Roman-Style Chicken

Roman-Style Chicken photo
2 ratings
prep time:
5 Minutes
cook time:
35 to 45 Minutes
total time:
50 Minutes
Makes 6 servings
ArikaArika Rodgers

A great medley of colors and so many wonderful flavors! Even Mom who isn’t the biggest fan of peppers LOVES this recipe!

ingredients

  • 4 Skinless Chicken Breast Halves
  • 2 Skinless Chicken Thighs
  • 1 1/2 t Salt (divided)
  • 1 1/2 t Pepper (divided)
  • 1/4 C Olive Oil
  • 1 Red Bell Pepper (sliced)
  • 1 Yellow Bell Pepper (sliced)
  • 3 oz Prosciutto (chopped)
  • 2 Cloves Garlic (chopped)
  • 15 oz Can Diced Tomatoes
  • 1/2 C White Wine
  • 1 t Dried Thyme
  • 1 t Dried Oregano
  • 1/2 C Chicken Broth
  • 2 T Capers
  • 1/4 C Flat-Leaf Parsley (chopped)

directions

Season chicken pieces with 1/2 t salt & 1/2 t pepper.

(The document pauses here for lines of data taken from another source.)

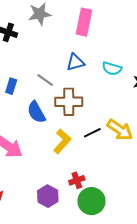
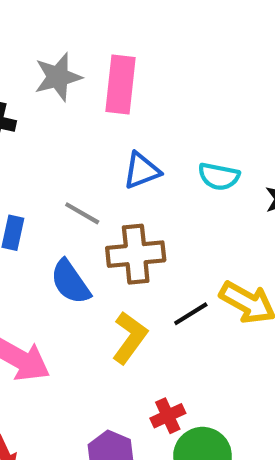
pink rectangle: (84, 22) -> (120, 85), moved

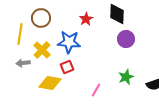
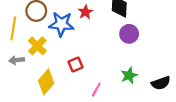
blue star: (69, 42) -> (61, 24), moved
red square: (67, 67) -> (76, 64), moved
yellow diamond: (50, 83) -> (46, 82), turned -60

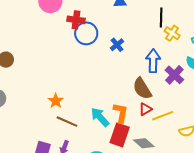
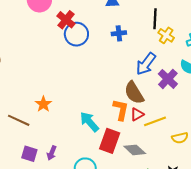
red cross: (76, 20) -> (66, 20), turned 30
blue cross: (117, 45) -> (119, 33), moved, turned 32
blue arrow: (153, 61) -> (146, 64), turned -145
orange L-shape: (121, 113) -> (121, 110), moved
brown line: (67, 122) -> (19, 120), moved

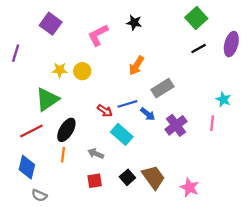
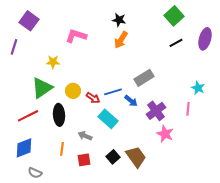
purple square: (51, 24) -> (29, 21), moved
pink L-shape: (98, 35) -> (76, 36), moved, turned 45
orange arrow: (136, 66) -> (121, 40), moved
yellow circle: (82, 71) -> (73, 91), moved
black ellipse: (66, 130) -> (59, 115), turned -35
orange line: (63, 155) -> (62, 149), moved
blue diamond: (27, 167) -> (24, 148), turned 55
pink star: (190, 187) -> (165, 134), moved

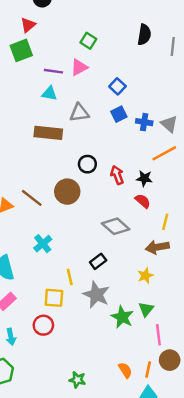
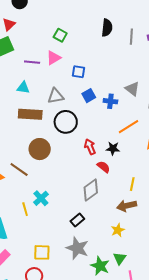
blue square: (117, 86) -> (79, 72), moved, turned -32
cyan triangle: (49, 93) -> (23, 88), moved
gray triangle: (169, 124) -> (132, 89), moved
black circle: (87, 164) -> (66, 122), moved, size x1.5
brown circle: (67, 192) -> (40, 149), moved
red semicircle: (143, 201) -> (103, 167), moved
gray diamond: (116, 226) -> (91, 190), turned -75
cyan cross: (43, 244) -> (41, 198), moved
yellow line: (70, 277) -> (25, 209), moved

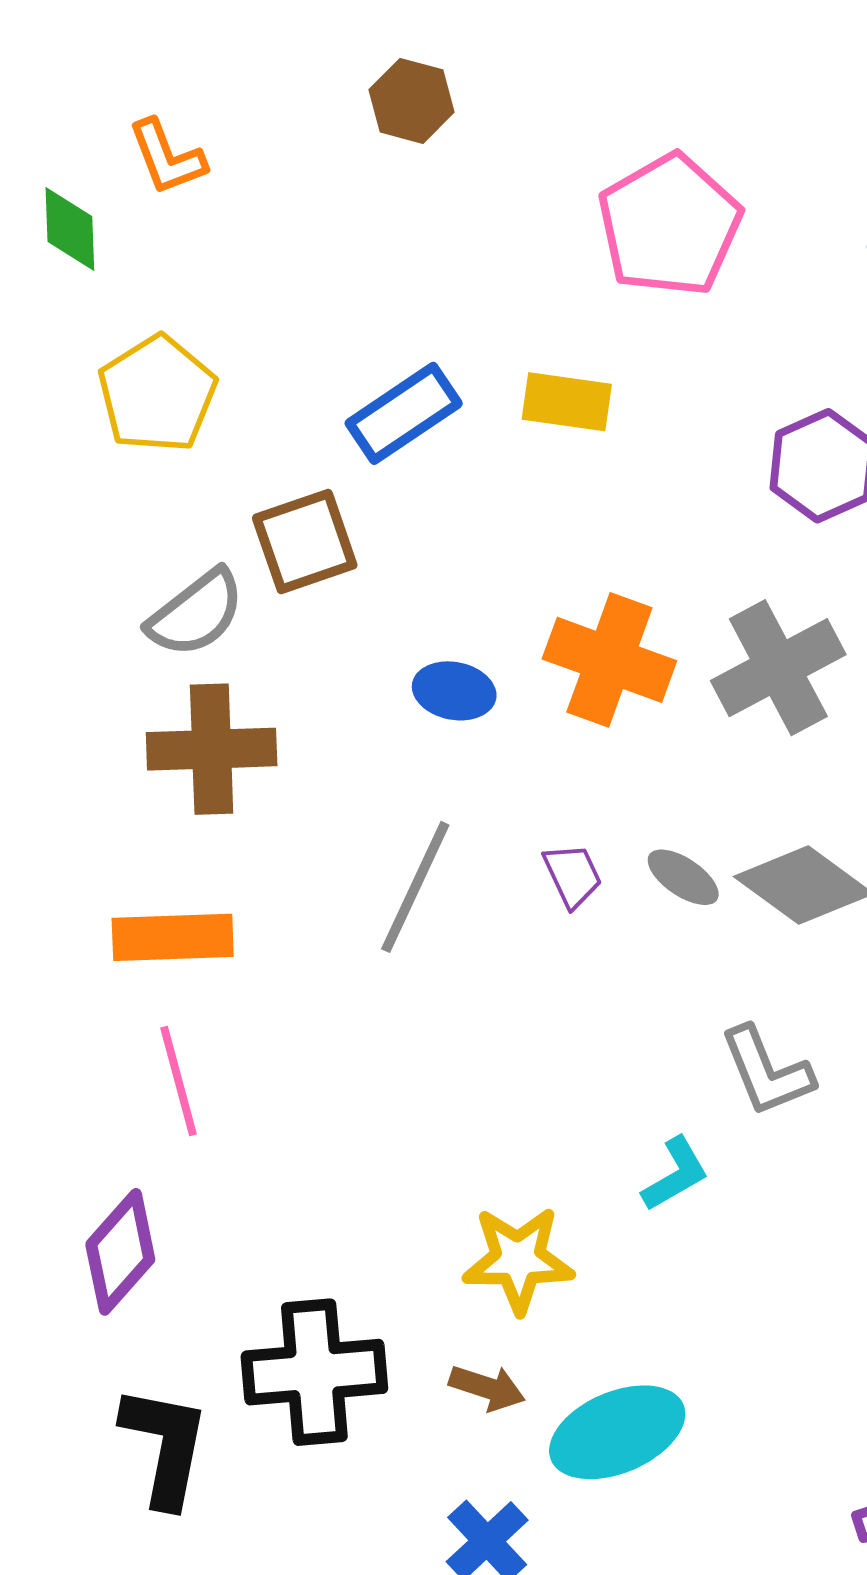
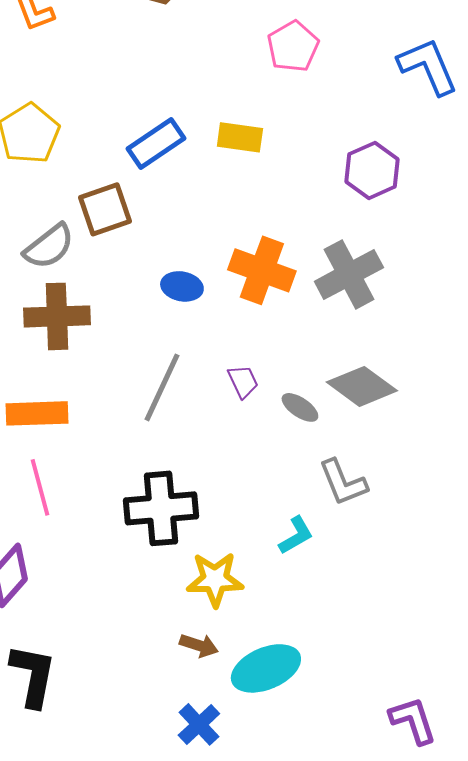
pink pentagon: (670, 225) -> (293, 46), size x0.7
gray ellipse: (683, 877) -> (300, 407), moved
black cross: (314, 1372) -> (161, 508), moved

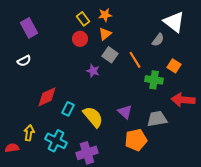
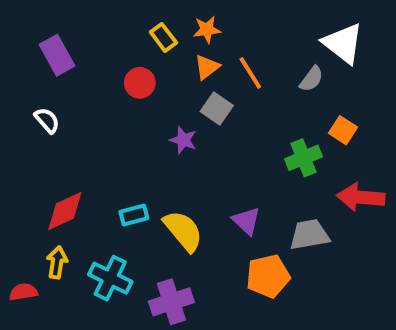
red circle: (80, 39) -> (140, 83), moved
orange line: (135, 60) -> (250, 73), moved
white semicircle: (24, 61) -> (47, 120), turned -104
green cross: (154, 80) -> (304, 158), turned -30
red diamond: (47, 97) -> (65, 211), moved
cyan rectangle: (68, 109) -> (134, 215), turned 48

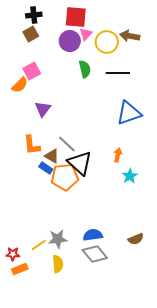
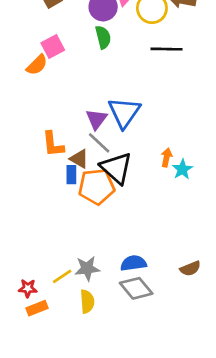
green semicircle: (85, 69) -> (103, 37), moved
purple triangle: (43, 109) -> (96, 119), moved
blue triangle: (129, 113) -> (124, 113), moved, turned -36
blue rectangle: (46, 168) -> (71, 175), turned 56
cyan star: (130, 176) -> (182, 169), moved

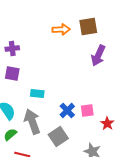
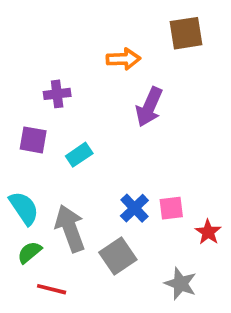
brown square: (88, 26) -> (186, 33), moved
purple cross: (12, 48) -> (57, 94), moved
purple arrow: (98, 56) -> (149, 107), moved
cyan rectangle: (37, 94) -> (79, 155), moved, turned -40

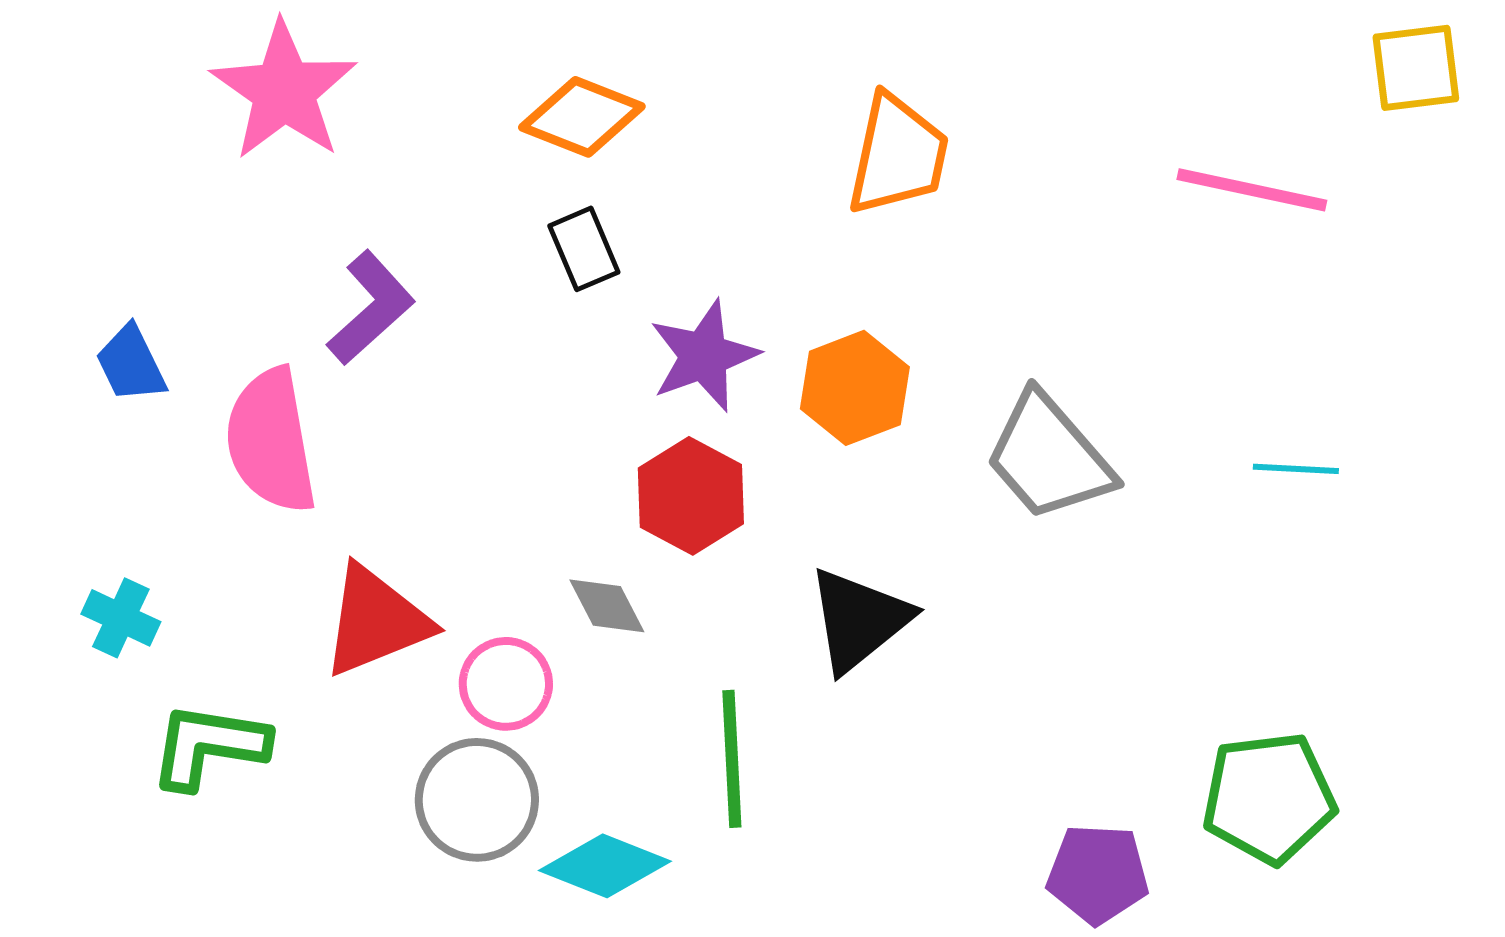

In a heavy, large skillet heat the olive oil over medium heat. When oil is hot, cook the chicken until brown on both sides. Remove from the pan and set aside - keep warm. Using the same pan, over medium heat, add the peppers and prosciutto and cook until the pepper have browned and the prosciutto is crisp, about 5 minutes. Add the garlic and cook for 1 minute. Add tomatoes, wine and herbs. Using a wooden spoon, scrape browned bits off the bottom of the pan. Return the chicken to the pan, add chicken broth and bring to a boil. Reduce heat and simmer, covered, until the chicken is cooked through, about 20 - 30 minutes. Add capers and parsley, stir to combine and serve.

notes

I generally use boneless skinless chicken 'cause it's easier to eat. I also add more capers, about 2 to 3 times what the recipe calls for!